▶ **読解用の抜粋**
------------
焦点による適職の選び方はざっくりこんな感じです。
- 攻撃型:進歩や成長を実感しやすい仕事
⇨コンサルタント、アーティスト、テクノロジー系など - 防御型:安心感や安定感を実感しやすい仕事
⇨事務員、技術者、弁護士、経理系など
4) 明確:ビジョンや評価軸はハッキリしてるか?
明確さが必要なのは、「信賞必罰」と「タスク」の2つです。
信賞必罰とは、「功績あればこれを賞し、過ちあればこれを罰する」という意味です。

信賞必罰が明確でない会社は、「賃金の不公平感」などを感じやすくなります。
もうひとつ大事なのが「タスクの明確さ」です。
タスクが不明確だと、組織における自分の役割がわからなかったり、上司の指示が一貫しなかったりで幸福感を大きく下げられます。
5) 多様:仕事の内容にバリエーションはあるか?
人間はどんな変化にも「慣れる」性質があるため、ひとつのことをずっと続けるのはストレスになります。
そこで、「日々の仕事でどれぐらい変化を感じれるか」という多様性が求められます。
- 自分のスキルや能力を幅広く活かせる
- 業務の内容がバラエティに富んでいる
という職場ほど幸福度は高くなります。
6) 仲間:組織内に助けてくれる友人はいるか?
アメリカの研究では、職場に友達が3人以上いると人生の幸福度が96%もアップする結果が出ています。
どんなに好きな仕事でも、パワハラ上司やウマが合わない同僚と毎日8時間も一緒にいて幸福なはずありませんよね。
適職選びでは、「自分に似た人がどれくらいいそうか?」という視点が良さそうです。
なぜなら、人の仲を結びつける要素で最も確かなのは「人は自分に似た人を好きになりやすい」という事実だからです。
考え方でも性格でもファッションでも自分と似てさえいれば好感度は高まります。
7) 貢献:どれだけ世の中の役に立つか?
「世の中の役に立つ仕事」というとキレイごとのようですが、他者への貢献によって人間の持つ3つの欲求が満たされるのです。
- 自尊心:「自分は有能な人間なのだ」という感覚が生まれる
- 親密感:親切により他人と近くなった気分になる
- 自律性:「自分で自分の幸せを選択できた」という気持ちにつながる
また、社会に貢献した直後はドーパミンがあふれ出すことがわかっており、一部の学者はこの状態を「ヘルパーズ・ハイ」と呼んでいるそうです。
------------
▶ **提示された行**
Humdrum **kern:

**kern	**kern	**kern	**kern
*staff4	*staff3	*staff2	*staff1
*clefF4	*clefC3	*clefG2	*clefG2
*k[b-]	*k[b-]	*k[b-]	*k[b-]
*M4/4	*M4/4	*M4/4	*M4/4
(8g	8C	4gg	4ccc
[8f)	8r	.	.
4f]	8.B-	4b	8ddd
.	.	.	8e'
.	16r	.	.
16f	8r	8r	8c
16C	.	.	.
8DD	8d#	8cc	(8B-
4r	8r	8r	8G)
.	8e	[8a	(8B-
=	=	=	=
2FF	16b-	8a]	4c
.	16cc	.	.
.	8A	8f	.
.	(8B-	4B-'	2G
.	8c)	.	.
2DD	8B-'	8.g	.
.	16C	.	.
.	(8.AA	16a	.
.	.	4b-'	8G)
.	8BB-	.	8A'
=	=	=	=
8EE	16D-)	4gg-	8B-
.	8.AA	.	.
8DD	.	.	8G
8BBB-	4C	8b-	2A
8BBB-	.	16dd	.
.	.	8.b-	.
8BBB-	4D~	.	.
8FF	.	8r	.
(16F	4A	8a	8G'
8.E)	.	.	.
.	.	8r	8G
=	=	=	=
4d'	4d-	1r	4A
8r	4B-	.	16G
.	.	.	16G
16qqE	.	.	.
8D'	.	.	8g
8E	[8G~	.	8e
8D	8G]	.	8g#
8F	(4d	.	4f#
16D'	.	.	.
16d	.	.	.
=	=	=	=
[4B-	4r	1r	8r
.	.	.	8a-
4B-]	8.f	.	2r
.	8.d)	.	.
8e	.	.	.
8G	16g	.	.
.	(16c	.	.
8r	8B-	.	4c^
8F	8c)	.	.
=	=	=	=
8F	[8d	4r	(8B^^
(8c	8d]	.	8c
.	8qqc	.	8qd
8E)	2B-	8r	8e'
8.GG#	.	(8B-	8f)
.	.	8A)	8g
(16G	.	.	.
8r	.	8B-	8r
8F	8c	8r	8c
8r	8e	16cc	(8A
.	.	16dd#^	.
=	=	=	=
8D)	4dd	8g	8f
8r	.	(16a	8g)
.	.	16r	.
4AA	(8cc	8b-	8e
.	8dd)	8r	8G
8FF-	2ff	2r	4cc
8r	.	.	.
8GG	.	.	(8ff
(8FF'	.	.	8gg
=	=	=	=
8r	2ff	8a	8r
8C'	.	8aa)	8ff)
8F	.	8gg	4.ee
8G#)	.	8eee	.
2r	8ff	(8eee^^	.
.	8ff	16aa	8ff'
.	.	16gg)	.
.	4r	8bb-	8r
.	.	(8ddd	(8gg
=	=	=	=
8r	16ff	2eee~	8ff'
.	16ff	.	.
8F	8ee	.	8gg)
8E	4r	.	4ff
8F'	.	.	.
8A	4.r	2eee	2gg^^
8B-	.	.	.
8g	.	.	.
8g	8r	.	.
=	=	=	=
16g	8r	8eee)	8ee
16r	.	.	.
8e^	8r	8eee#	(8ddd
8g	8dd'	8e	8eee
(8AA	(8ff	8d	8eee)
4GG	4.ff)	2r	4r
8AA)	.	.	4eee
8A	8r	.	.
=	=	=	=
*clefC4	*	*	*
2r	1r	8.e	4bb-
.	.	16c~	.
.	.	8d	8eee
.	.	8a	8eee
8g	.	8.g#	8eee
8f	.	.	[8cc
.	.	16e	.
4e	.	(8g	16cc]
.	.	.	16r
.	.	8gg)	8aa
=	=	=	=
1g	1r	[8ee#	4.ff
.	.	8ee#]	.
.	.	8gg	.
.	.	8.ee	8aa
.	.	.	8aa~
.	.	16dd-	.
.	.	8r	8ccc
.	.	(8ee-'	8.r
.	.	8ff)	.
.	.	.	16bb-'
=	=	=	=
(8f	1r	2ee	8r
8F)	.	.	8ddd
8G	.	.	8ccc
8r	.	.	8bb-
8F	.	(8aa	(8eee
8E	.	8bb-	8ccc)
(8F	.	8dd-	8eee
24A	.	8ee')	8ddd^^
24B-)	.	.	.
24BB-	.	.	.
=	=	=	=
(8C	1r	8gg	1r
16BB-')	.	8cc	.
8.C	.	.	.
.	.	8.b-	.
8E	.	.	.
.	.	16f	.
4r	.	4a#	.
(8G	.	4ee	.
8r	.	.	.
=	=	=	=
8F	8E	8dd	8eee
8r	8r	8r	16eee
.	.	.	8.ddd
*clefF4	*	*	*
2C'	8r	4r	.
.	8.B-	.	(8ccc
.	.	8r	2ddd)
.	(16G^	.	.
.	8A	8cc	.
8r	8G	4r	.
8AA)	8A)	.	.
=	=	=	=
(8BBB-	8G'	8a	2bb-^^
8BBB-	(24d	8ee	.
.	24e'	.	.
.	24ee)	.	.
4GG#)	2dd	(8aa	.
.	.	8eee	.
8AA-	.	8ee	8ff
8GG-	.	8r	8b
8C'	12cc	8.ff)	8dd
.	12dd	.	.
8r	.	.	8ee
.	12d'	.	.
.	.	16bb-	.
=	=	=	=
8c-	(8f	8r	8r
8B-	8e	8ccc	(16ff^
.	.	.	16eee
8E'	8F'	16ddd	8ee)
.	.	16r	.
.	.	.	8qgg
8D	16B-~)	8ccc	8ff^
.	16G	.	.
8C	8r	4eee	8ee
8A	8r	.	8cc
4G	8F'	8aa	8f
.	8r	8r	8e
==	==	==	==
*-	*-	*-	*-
------------
▶ **課題の構成**
1/ 適職選びについての文章のうち、「明確さが必要なのは、「信賞必罰」と「タスク」の2つです。」から「そこで、「日々の仕事でどれぐらい変化を感じれるか」という多様性が求められます。」までを一字一句そのまま引用してもらえますか?
2/ 上にある適職選びについての文章を、最後の文のあとから書き継いでもらえますか?

▶ **設問別の解答**
1/
明確さが必要なのは、「信賞必罰」と「タスク」の2つです。
信賞必罰とは、「功績あればこれを賞し、過ちあればこれを罰する」という意味です。

信賞必罰が明確でない会社は、「賃金の不公平感」などを感じやすくなります。
もうひとつ大事なのが「タスクの明確さ」です。
タスクが不明確だと、組織における自分の役割がわからなかったり、上司の指示が一貫しなかったりで幸福感を大きく下げられます。
5) 多様:仕事の内容にバリエーションはあるか?
人間はどんな変化にも「慣れる」性質があるため、ひとつのことをずっと続けるのはストレスになります。
そこで、「日々の仕事でどれぐらい変化を感じれるか」という多様性が求められます。

2/
要約③:最悪の職場に共通する3つの悪
続いて、「こんな職場はやめとけ」というネガティブな要素を見ていきましょう。
1) ワークライフバランスの崩壊
プライベートに仕事を持ち込む働き方は、受動喫煙よりもはるかに健康ダメージが大きいと言われています。
さらに恐ろしいのが、プライベートで仕事のことを「考えただけ」でも幸福度は激減するそうです。
仕事のことを全く考えないのも無理かもしれませんが、少なくとも
- 休日に普通に上司から連絡がくる会社
- 休暇中の仕事が当たり前の文化がある会社
などは避けた方がよさそうですね。
2) 雇用が不安定
近年は「個人の時代」とも言われ、企業に雇用されずにプロジェクトごとに仕事を請け負う「ギグエコノミー」という働き方も広まりつつあります。
時間や場所を選ばない「自由な働き方」として憧れる人は少なくないものの、「長期的には心身の健康を崩しやすい」というのが事実です。
理由は簡単で、不安定さゆえの「不安」が長く続くほどストレスが蓄積していくからに他なりません。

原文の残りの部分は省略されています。